(Beginning of Selected excerpt)

I really can't tell that either of those products works very well at all. Certainly not good enough quick enough to save guppies infected with columnaris. It might be possible they can help slow or stop the spread of the disease.
In any case the Primafix is for fungi and columnaris is a bacteria, though it confuses people because it looks like a fungi. So one wouldn't expect the Primafix to work.
The Melafix is supposed to work by oxidizing the bacteria. If I was going to go that route, I'd do a hydrogen peroxide bath instead. At least that works sometimes.
Columnaris is a gram negative bacteria. So basically you have to use something that works on them. That list gets fairly narrow in aquriums.
Copper sulfate works well in the water but your invertebrates will die faster than the bacteria.
That leaves us with terramycin, which works well, especially if they are still eating and you can get a medicated feed into them. If nothing else, it protects the ones that aren't already sick.
Terramycin can also be used in the water, and I believe it won't kill your other species but I don't know.

(End of Selected excerpt)
(Beginning of Record extracts)

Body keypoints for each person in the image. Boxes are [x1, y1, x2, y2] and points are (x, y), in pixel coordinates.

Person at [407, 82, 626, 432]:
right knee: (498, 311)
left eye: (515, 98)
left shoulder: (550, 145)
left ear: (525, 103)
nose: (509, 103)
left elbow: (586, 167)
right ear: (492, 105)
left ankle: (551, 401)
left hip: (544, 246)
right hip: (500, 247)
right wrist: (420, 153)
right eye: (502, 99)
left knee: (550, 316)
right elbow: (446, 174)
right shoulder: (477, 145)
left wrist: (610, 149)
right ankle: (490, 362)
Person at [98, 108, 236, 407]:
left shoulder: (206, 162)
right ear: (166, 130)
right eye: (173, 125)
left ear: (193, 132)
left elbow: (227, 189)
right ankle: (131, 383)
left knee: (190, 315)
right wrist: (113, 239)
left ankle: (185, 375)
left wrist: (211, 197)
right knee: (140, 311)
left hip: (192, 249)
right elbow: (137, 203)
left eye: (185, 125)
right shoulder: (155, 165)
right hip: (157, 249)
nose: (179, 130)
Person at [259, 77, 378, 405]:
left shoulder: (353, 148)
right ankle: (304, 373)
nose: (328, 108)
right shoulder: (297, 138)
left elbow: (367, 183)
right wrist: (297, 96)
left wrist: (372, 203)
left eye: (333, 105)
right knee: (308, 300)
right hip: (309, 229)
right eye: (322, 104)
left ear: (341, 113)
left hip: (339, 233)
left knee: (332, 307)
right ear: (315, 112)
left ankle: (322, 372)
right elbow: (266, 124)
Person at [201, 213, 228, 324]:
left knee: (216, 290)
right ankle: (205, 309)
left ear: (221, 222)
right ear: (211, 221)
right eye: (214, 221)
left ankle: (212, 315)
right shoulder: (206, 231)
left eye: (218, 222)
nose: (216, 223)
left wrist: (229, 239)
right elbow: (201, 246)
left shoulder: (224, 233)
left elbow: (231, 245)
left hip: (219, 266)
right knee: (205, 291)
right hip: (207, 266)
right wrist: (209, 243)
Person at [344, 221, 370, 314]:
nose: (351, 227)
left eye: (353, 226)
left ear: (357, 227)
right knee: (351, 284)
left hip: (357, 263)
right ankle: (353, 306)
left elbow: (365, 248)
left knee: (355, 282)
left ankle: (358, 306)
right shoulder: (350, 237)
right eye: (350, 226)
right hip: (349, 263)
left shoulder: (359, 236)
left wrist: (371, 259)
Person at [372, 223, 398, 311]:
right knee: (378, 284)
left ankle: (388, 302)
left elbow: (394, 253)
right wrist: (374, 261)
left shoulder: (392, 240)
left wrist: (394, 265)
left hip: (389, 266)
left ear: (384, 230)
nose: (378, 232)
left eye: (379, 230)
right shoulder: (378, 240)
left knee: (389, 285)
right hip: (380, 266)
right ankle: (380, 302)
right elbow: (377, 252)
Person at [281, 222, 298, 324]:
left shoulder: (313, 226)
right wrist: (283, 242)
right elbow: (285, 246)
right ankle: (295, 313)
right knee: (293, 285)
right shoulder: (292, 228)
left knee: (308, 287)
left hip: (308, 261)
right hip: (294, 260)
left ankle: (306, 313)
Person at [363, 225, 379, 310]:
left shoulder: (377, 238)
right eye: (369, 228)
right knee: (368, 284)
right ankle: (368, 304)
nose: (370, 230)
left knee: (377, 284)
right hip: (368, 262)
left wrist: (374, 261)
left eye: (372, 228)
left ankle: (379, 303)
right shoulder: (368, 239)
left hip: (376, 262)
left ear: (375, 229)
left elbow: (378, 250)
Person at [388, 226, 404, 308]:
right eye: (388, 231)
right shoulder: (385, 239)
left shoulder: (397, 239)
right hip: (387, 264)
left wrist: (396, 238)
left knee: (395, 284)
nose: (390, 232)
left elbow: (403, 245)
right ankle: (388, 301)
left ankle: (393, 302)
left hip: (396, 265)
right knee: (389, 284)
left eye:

(End of Record extracts)

Problems to work on:
[1] Answer these questions from the post on treating columnaris:
(a) What is Primafix meant to treat?
(b) What kind of bacterium is columnaris?
(c) What does the post say will die faster than the bacteria when copper sulfate is used?
[2] Say whether each statement agrees with the post on treating columnaris, and quote the words of the post that decide it:
(a) Melafix is supposed to work by oxidizing the bacteria.
(b) Terramycin can only be given in a medicated feed.
(c) Columnaris is a fungus.
The material has no connection to the text.

Results:
[1]
(a) Fungi.
(b) A gram negative bacterium.
(c) Your invertebrates.

[2]
(a) Yes: "The Melafix is supposed to work by oxidizing the bacteria."
(b) No: "Terramycin can also be used in the water"
(c) No: "columnaris is a bacteria, though it confuses people because it looks like a fungi"